### WORK REQUIRED
Transcribe each line of the material exactly as it stands.
==========
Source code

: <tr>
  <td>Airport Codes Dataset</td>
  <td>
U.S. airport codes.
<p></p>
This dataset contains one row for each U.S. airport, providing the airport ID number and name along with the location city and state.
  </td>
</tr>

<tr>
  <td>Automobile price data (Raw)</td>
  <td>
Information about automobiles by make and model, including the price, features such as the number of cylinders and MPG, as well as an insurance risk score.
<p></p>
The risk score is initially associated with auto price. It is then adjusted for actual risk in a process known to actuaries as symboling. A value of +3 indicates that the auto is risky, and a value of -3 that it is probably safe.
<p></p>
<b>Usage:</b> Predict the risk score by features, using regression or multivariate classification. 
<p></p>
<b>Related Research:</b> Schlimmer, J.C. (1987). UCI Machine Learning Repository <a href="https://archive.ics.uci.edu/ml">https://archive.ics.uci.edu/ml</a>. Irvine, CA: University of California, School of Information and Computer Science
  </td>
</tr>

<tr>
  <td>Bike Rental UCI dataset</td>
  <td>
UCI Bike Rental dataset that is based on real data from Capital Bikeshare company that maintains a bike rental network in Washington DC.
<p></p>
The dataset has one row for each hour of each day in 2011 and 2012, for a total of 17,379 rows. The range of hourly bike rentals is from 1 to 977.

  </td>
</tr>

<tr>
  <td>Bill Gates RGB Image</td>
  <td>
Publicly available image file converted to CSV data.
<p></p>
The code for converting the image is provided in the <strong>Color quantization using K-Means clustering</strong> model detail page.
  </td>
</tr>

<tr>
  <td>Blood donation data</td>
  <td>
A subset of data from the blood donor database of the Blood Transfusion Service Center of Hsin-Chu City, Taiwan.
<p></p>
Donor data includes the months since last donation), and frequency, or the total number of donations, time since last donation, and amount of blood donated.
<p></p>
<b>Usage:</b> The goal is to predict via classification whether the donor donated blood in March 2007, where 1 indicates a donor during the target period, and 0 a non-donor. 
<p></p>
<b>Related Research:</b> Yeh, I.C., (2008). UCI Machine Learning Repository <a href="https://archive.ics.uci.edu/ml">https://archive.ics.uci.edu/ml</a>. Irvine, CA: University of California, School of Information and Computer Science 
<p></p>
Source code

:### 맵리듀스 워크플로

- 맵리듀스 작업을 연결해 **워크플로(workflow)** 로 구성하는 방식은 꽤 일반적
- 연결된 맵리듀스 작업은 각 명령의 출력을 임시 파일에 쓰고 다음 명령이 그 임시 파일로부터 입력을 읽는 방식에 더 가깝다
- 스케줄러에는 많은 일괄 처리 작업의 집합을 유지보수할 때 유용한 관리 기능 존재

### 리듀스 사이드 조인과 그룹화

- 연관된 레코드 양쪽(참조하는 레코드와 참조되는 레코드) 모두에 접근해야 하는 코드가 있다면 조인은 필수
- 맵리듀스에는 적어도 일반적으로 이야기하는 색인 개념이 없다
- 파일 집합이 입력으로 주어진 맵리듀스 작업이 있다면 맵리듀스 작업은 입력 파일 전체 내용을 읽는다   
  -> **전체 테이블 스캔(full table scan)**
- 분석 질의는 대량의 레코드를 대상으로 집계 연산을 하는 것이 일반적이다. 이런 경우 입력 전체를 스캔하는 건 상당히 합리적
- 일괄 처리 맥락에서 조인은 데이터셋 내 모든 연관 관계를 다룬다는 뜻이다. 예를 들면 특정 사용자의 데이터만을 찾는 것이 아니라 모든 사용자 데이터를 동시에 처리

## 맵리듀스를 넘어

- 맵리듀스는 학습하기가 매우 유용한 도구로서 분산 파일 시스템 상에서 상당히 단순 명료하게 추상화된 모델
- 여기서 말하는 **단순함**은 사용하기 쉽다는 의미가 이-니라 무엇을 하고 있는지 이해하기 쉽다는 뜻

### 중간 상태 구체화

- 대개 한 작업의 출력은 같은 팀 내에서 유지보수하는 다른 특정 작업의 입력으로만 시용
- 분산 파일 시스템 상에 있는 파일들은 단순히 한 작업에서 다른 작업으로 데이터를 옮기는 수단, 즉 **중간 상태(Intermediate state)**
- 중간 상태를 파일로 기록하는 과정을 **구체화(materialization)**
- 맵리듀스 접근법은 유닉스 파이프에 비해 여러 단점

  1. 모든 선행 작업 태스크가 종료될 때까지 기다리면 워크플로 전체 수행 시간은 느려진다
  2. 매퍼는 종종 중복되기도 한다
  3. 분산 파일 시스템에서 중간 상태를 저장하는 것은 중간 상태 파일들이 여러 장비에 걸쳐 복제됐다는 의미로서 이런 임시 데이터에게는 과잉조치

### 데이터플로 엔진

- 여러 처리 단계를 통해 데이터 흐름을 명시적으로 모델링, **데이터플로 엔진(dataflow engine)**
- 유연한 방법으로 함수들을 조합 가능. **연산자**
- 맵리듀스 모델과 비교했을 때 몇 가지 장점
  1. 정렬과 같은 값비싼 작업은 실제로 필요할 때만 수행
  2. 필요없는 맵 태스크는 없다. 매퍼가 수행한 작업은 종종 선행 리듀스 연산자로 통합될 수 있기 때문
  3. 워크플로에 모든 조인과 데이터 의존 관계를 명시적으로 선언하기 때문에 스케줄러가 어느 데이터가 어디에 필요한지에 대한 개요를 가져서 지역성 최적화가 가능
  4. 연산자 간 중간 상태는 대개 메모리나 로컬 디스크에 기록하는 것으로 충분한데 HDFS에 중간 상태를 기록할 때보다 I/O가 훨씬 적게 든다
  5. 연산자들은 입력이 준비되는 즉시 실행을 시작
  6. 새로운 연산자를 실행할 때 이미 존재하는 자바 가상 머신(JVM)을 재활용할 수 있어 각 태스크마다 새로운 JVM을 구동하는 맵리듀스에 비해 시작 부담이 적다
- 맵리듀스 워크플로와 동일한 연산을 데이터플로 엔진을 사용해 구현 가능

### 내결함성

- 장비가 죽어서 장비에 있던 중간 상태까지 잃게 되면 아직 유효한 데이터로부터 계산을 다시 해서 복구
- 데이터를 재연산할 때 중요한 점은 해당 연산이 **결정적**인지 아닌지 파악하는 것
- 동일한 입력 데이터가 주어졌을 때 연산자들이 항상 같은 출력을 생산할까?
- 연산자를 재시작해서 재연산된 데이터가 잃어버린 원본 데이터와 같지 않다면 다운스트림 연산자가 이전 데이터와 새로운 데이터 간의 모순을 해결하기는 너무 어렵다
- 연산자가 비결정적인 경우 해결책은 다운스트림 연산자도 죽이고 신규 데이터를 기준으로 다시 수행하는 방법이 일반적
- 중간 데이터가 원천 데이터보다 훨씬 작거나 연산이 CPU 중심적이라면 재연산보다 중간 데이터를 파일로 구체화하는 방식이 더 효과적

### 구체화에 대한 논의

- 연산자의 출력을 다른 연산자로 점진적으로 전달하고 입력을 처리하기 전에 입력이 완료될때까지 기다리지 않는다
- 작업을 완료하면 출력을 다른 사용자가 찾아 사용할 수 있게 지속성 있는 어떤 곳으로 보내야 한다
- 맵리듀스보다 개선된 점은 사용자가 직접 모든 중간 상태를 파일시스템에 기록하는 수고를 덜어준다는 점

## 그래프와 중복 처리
==========
### ANSWER SPACE
Source code

: <tr>
  <td>Airport Codes Dataset</td>
  <td>
U.S. airport codes.
<p></p>
This dataset contains one row for each U.S. airport, providing the airport ID number and name along with the location city and state.
  </td>
</tr>

<tr>
  <td>Automobile price data (Raw)</td>
  <td>
Information about automobiles by make and model, including the price, features such as the number of cylinders and MPG, as well as an insurance risk score.
<p></p>
The risk score is initially associated with auto price. It is then adjusted for actual risk in a process known to actuaries as symboling. A value of +3 indicates that the auto is risky, and a value of -3 that it is probably safe.
<p></p>
<b>Usage:</b> Predict the risk score by features, using regression or multivariate classification. 
<p></p>
<b>Related Research:</b> Schlimmer, J.C. (1987). UCI Machine Learning Repository <a href="https://archive.ics.uci.edu/ml">https://archive.ics.uci.edu/ml</a>. Irvine, CA: University of California, School of Information and Computer Science
  </td>
</tr>

<tr>
  <td>Bike Rental UCI dataset</td>
  <td>
UCI Bike Rental dataset that is based on real data from Capital Bikeshare company that maintains a bike rental network in Washington DC.
<p></p>
The dataset has one row for each hour of each day in 2011 and 2012, for a total of 17,379 rows. The range of hourly bike rentals is from 1 to 977.

  </td>
</tr>

<tr>
  <td>Bill Gates RGB Image</td>
  <td>
Publicly available image file converted to CSV data.
<p></p>
The code for converting the image is provided in the <strong>Color quantization using K-Means clustering</strong> model detail page.
  </td>
</tr>

<tr>
  <td>Blood donation data</td>
  <td>
A subset of data from the blood donor database of the Blood Transfusion Service Center of Hsin-Chu City, Taiwan.
<p></p>
Donor data includes the months since last donation), and frequency, or the total number of donations, time since last donation, and amount of blood donated.
<p></p>
<b>Usage:</b> The goal is to predict via classification whether the donor donated blood in March 2007, where 1 indicates a donor during the target period, and 0 a non-donor. 
<p></p>
<b>Related Research:</b> Yeh, I.C., (2008). UCI Machine Learning Repository <a href="https://archive.ics.uci.edu/ml">https://archive.ics.uci.edu/ml</a>. Irvine, CA: University of California, School of Information and Computer Science 
<p></p>
Source code

:### 맵리듀스 워크플로

- 맵리듀스 작업을 연결해 **워크플로(workflow)** 로 구성하는 방식은 꽤 일반적
- 연결된 맵리듀스 작업은 각 명령의 출력을 임시 파일에 쓰고 다음 명령이 그 임시 파일로부터 입력을 읽는 방식에 더 가깝다
- 스케줄러에는 많은 일괄 처리 작업의 집합을 유지보수할 때 유용한 관리 기능 존재

### 리듀스 사이드 조인과 그룹화

- 연관된 레코드 양쪽(참조하는 레코드와 참조되는 레코드) 모두에 접근해야 하는 코드가 있다면 조인은 필수
- 맵리듀스에는 적어도 일반적으로 이야기하는 색인 개념이 없다
- 파일 집합이 입력으로 주어진 맵리듀스 작업이 있다면 맵리듀스 작업은 입력 파일 전체 내용을 읽는다   
  -> **전체 테이블 스캔(full table scan)**
- 분석 질의는 대량의 레코드를 대상으로 집계 연산을 하는 것이 일반적이다. 이런 경우 입력 전체를 스캔하는 건 상당히 합리적
- 일괄 처리 맥락에서 조인은 데이터셋 내 모든 연관 관계를 다룬다는 뜻이다. 예를 들면 특정 사용자의 데이터만을 찾는 것이 아니라 모든 사용자 데이터를 동시에 처리

## 맵리듀스를 넘어

- 맵리듀스는 학습하기가 매우 유용한 도구로서 분산 파일 시스템 상에서 상당히 단순 명료하게 추상화된 모델
- 여기서 말하는 **단순함**은 사용하기 쉽다는 의미가 이-니라 무엇을 하고 있는지 이해하기 쉽다는 뜻

### 중간 상태 구체화

- 대개 한 작업의 출력은 같은 팀 내에서 유지보수하는 다른 특정 작업의 입력으로만 시용
- 분산 파일 시스템 상에 있는 파일들은 단순히 한 작업에서 다른 작업으로 데이터를 옮기는 수단, 즉 **중간 상태(Intermediate state)**
- 중간 상태를 파일로 기록하는 과정을 **구체화(materialization)**
- 맵리듀스 접근법은 유닉스 파이프에 비해 여러 단점

  1. 모든 선행 작업 태스크가 종료될 때까지 기다리면 워크플로 전체 수행 시간은 느려진다
  2. 매퍼는 종종 중복되기도 한다
  3. 분산 파일 시스템에서 중간 상태를 저장하는 것은 중간 상태 파일들이 여러 장비에 걸쳐 복제됐다는 의미로서 이런 임시 데이터에게는 과잉조치

### 데이터플로 엔진

- 여러 처리 단계를 통해 데이터 흐름을 명시적으로 모델링, **데이터플로 엔진(dataflow engine)**
- 유연한 방법으로 함수들을 조합 가능. **연산자**
- 맵리듀스 모델과 비교했을 때 몇 가지 장점
  1. 정렬과 같은 값비싼 작업은 실제로 필요할 때만 수행
  2. 필요없는 맵 태스크는 없다. 매퍼가 수행한 작업은 종종 선행 리듀스 연산자로 통합될 수 있기 때문
  3. 워크플로에 모든 조인과 데이터 의존 관계를 명시적으로 선언하기 때문에 스케줄러가 어느 데이터가 어디에 필요한지에 대한 개요를 가져서 지역성 최적화가 가능
  4. 연산자 간 중간 상태는 대개 메모리나 로컬 디스크에 기록하는 것으로 충분한데 HDFS에 중간 상태를 기록할 때보다 I/O가 훨씬 적게 든다
  5. 연산자들은 입력이 준비되는 즉시 실행을 시작
  6. 새로운 연산자를 실행할 때 이미 존재하는 자바 가상 머신(JVM)을 재활용할 수 있어 각 태스크마다 새로운 JVM을 구동하는 맵리듀스에 비해 시작 부담이 적다
- 맵리듀스 워크플로와 동일한 연산을 데이터플로 엔진을 사용해 구현 가능

### 내결함성

- 장비가 죽어서 장비에 있던 중간 상태까지 잃게 되면 아직 유효한 데이터로부터 계산을 다시 해서 복구
- 데이터를 재연산할 때 중요한 점은 해당 연산이 **결정적**인지 아닌지 파악하는 것
- 동일한 입력 데이터가 주어졌을 때 연산자들이 항상 같은 출력을 생산할까?
- 연산자를 재시작해서 재연산된 데이터가 잃어버린 원본 데이터와 같지 않다면 다운스트림 연산자가 이전 데이터와 새로운 데이터 간의 모순을 해결하기는 너무 어렵다
- 연산자가 비결정적인 경우 해결책은 다운스트림 연산자도 죽이고 신규 데이터를 기준으로 다시 수행하는 방법이 일반적
- 중간 데이터가 원천 데이터보다 훨씬 작거나 연산이 CPU 중심적이라면 재연산보다 중간 데이터를 파일로 구체화하는 방식이 더 효과적

### 구체화에 대한 논의

- 연산자의 출력을 다른 연산자로 점진적으로 전달하고 입력을 처리하기 전에 입력이 완료될때까지 기다리지 않는다
- 작업을 완료하면 출력을 다른 사용자가 찾아 사용할 수 있게 지속성 있는 어떤 곳으로 보내야 한다
- 맵리듀스보다 개선된 점은 사용자가 직접 모든 중간 상태를 파일시스템에 기록하는 수고를 덜어준다는 점

## 그래프와 중복 처리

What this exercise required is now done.